Estimation Results             Rel err Test function SNR
                    EL                   MSS       EL      MSS  
                                                 (A) 100 observations, Δt=0.5, Θ(0) (1,0.1)
Θ1 1.00 ± 0.19 1.56 ± 0.92 15% 71% SNR: 0.21
Θ2 0.101 ± 0.02 0.156 ± 0.09 16% 72%  
                                                 (B) 2000 observations, Δt=0.5, Θ(0) =(1,0.1)
Θ1 1.00 ± 0.04 1.00 ± 0.15 2% 13% SNR: 0.17
Θ2 0.101 ± 0.00 0.101 ± 0.015 2% 13%  
                                                   (C) 500 observations, Δt=5, Θ(0) =(1,0.1)
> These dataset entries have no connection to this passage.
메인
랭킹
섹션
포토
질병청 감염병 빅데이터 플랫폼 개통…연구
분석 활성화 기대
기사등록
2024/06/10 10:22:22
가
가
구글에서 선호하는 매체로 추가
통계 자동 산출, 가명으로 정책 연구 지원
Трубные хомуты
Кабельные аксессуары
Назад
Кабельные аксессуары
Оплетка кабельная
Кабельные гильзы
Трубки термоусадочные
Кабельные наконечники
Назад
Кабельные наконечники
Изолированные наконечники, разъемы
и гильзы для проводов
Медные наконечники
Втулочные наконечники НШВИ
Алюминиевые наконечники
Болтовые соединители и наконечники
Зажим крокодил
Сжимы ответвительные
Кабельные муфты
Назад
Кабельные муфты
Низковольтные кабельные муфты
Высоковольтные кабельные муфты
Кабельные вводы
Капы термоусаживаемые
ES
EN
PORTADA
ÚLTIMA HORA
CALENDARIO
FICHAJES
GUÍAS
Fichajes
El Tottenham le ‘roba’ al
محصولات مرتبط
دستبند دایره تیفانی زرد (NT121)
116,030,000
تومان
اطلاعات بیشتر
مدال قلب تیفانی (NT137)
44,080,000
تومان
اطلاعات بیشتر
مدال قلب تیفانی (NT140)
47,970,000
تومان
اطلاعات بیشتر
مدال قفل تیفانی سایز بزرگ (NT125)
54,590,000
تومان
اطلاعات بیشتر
Θ1 1.01 ± 0.09 1.02 ± 0.11 7% 9% SNR: 0.50
Θ2 0.101 ± 0.01 0.102 ± 0.01 7% 9%  
                                                 (D)100 observations, Δt=10, Θ(0) =(0.6,0.06)
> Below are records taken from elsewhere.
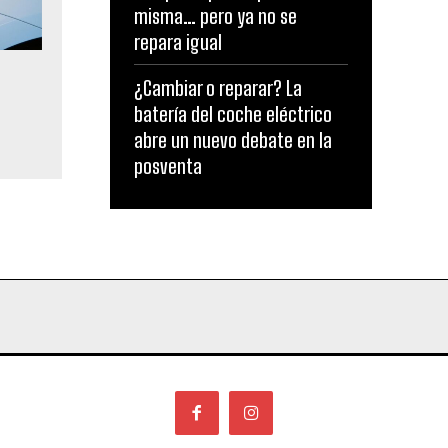
misma… pero ya no se
repara igual
¿Cambiar o reparar? La
batería del coche eléctrico
abre un nuevo debate en la
posventa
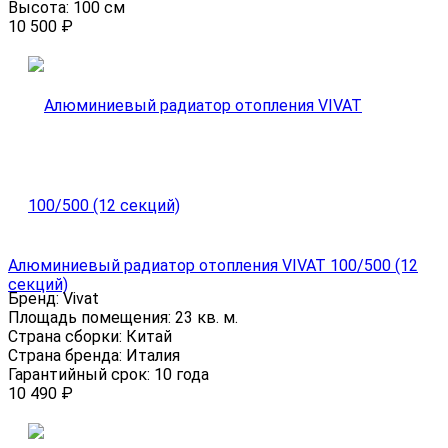
Высота:
100 см
10 500
₽
Алюминиевый радиатор отопления VIVAT 100/500 (12
секций)
Бренд:
Vivat
Площадь помещения:
23 кв. м.
Страна сборки:
Китай
Страна бренда:
Италия
Гарантийный срок:
10 года
10 490
₽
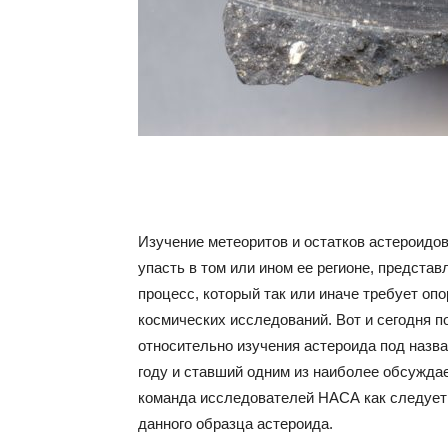
Изучение метеоритов и остатков астероидо
упасть в том или ином ее регионе, предста
процесс, который так или иначе требует оп
космических исследований. Вот и сегодня 
относительно изучения астероида под назва
году и ставший одним из наиболее обсужда
команда исследователей НАСА как следует 
данного образца астероида.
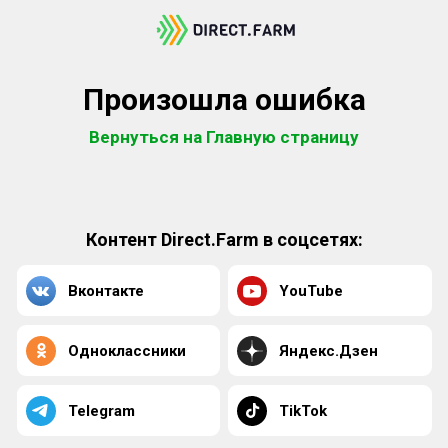
Произошла ошибка
Вернуться на Главную страницу
Контент Direct.Farm в соцсетях:
Вконтакте
YouTube
Одноклассники
Яндекс.Дзен
Telegram
TikTok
Θ1 0.60 ± 0.12 0.65 ± 0.17 15% 21% SNR: 0.55
Θ2 0.061 ± 0.01 0.065 ± 0.018 16% 22%  
Table 1: Statistics of the estimation results for Immigration-Death model. The table shows that the MSS method works well in this example for three out of four experimental designs and the test functions identify the problematic design.
50 data sets are simulated using the Gillespie algorithm with initial value v0=10. For each of the 50 data sets an estimation is performed with an exact method (EL) and the MSS method. The table shows a statistic over the 50 estimates for both the exact and the MSS method: Parameter name (column 1), averages for exact method (column 2), standard deviation of exact method (column 3), averages of MSS method (column 4), standard deviations of MSS method (column 5), relative errors of exact method (column 6) and MSS method (column 7) and the signal to noise (SNR) test function (column 7).
The SNR test function indicates a weak SNR in situation (A) and therefore identifies the case in which the MSS approximation is problematic. If this is the case many more observations are needed to resolve the problem despite still low SNR, situation (B), or another experimental design (C).